As a busy seaside town, St Ives is unsurprisingly home to thousands of gulls from a number of different species, with the Herring Gull being the species that most consider the archetypal 'seagull'. Herring Gulls can live for over 30 years and normally form lifelong pairings, and as a result they are typically fierce protectors of their offspring. Like any animal in its infancy, seagull chicks rely on their parents as a food source and with the huge influx of visitors to St Ives over the summer months, gulls will quite happily swoop down and snaffle up a few of your chips whilst you sit admiring the view.

In St Ives, the gulls' propensity for daylight robbery has become an increasing problem for summer revellers, and the St Ives Business Improvement District (BID) have begun to take steps to ensure the town's image as a holiday destination is not affected by hungry Herring Gulls.

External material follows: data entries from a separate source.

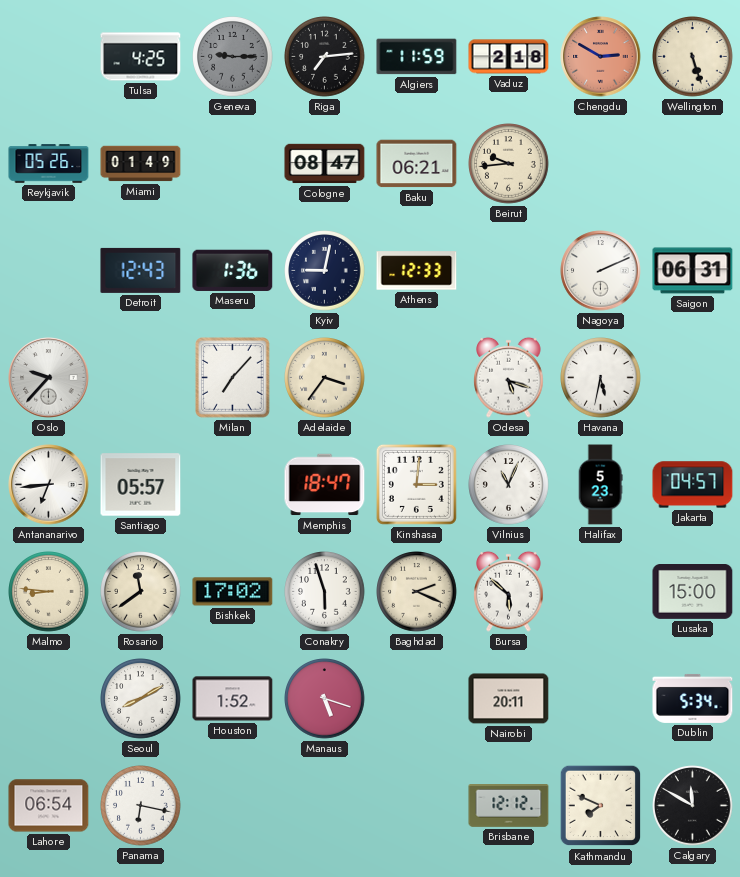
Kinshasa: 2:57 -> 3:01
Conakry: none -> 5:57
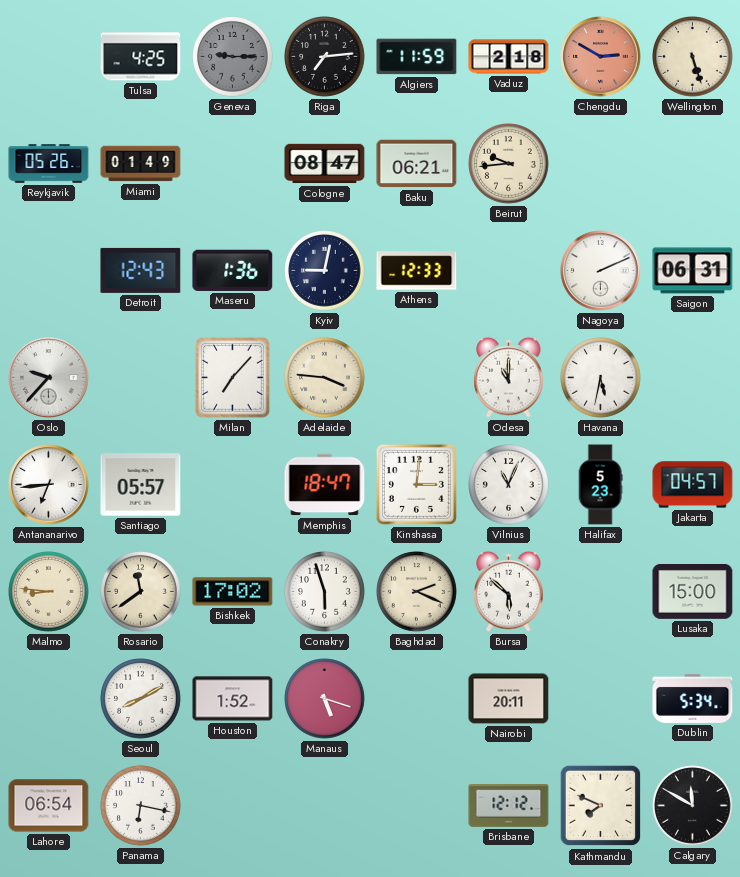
Adelaide: 3:36 -> 3:46
Odesa: 5:18 -> 11:00
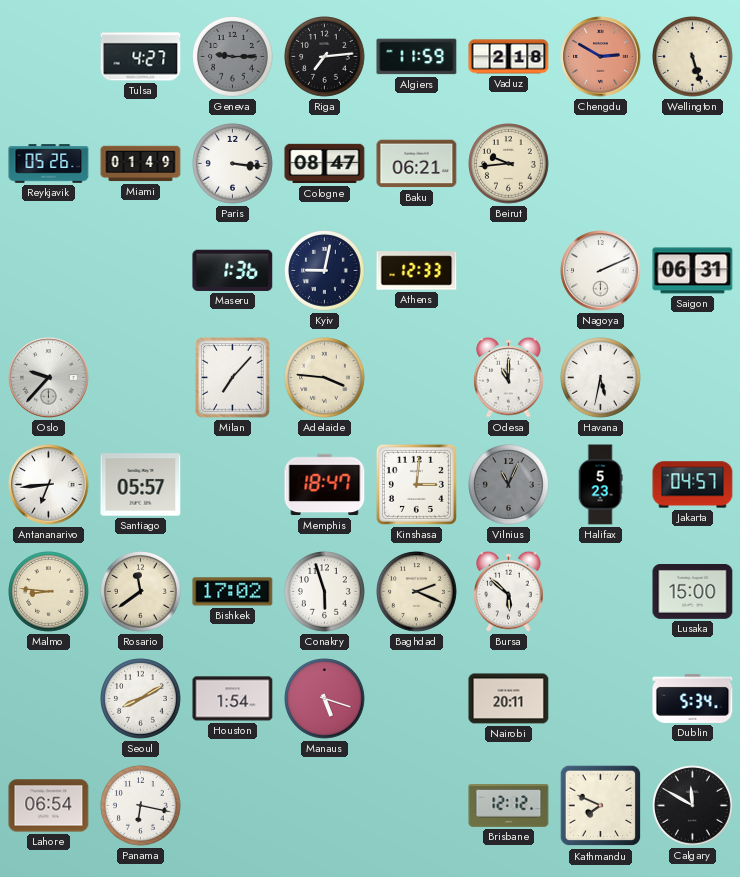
Tulsa: 4:25 -> 4:27
Paris: none -> 3:16
Detroit: 12:43 -> none
Vilnius dial: white -> grey
Houston: 1:52 -> 1:54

Enter - 'The Daily Gull'. This 'newspaper' is a large printed sheet of greaseproof wrap for takeaways on the sea front, produced by St Ives BID in collaboration with Dr Viola Ross-Smith, a seabird expert from the British Trust for Ornithology (BTO). The wrapping has been offering visitors hints and tips on understanding gulls, especially their warning calls.

Frustratingly, learning 'gull language' doesn't actually mean you can communicate with seagulls, but it may help you identify the intentions of a nearby gull and give you time to scarper before a confrontation erupts.

The trick to keeping your picnic safe is awareness. Here are the Daily Gull's top 5 tips:

1.Look up, make eye contact and acknowledge the gulls.

2.Never share your food with gulls – check out the many signs around town.

3.Clear away your litter as much as possible – take your plates with leftover food back into cafes instead of leaving them for the gulls to feast on

4.Gulls are not 'attacking' when they dive for food. A competitive feeding frenzy might seem like an 'attack', but it isn't. Gulls only attack when their eggs or chicks are in danger.

5.Learn the language. Take a look at the list below and check out the signs around town for more tips on ensuring that gulls don't bother you when you're eating.

4 typical gull calls you can recognise:

1.The Long Call (head back, loud call, beak wide open): Often a warning to other gulls that this particular patch of territory (or restaurant table) belongs to a gull pair. Wings can be held up and out to warn other gulls who land nearby. This call can appear 'contagious' and spread through a group of gulls.

2.The Mew (a little like a cat): An affectionate bonding call exchanged between pairs of gulls when one returns to the nest after foraging.

3.The Machine Gun call (short, persistent bursts): This is the gull call for danger and one that humans must heed. A bird makes this call when it sees a threat – perhaps a dog or human too close to its nest. This call can precede dive-bombing close to heads or (rarely) a 'poo run', so it pays to look up to see where the sound is coming from and move away from the bird if it is calling persistently, particularly if it's in flight.

4.The Whine : This is the sound a chick makes when it's begging, and is a sign that any adults nearby could be territorial.

Seagulls are not aggressive animals, they have just unfortunately become accustomed to humans as a source of food. Stay aware and vigilant to their behaviour and you will have yourself a fine harbourside picnic - one that you don't have to share with the Herring Gull population.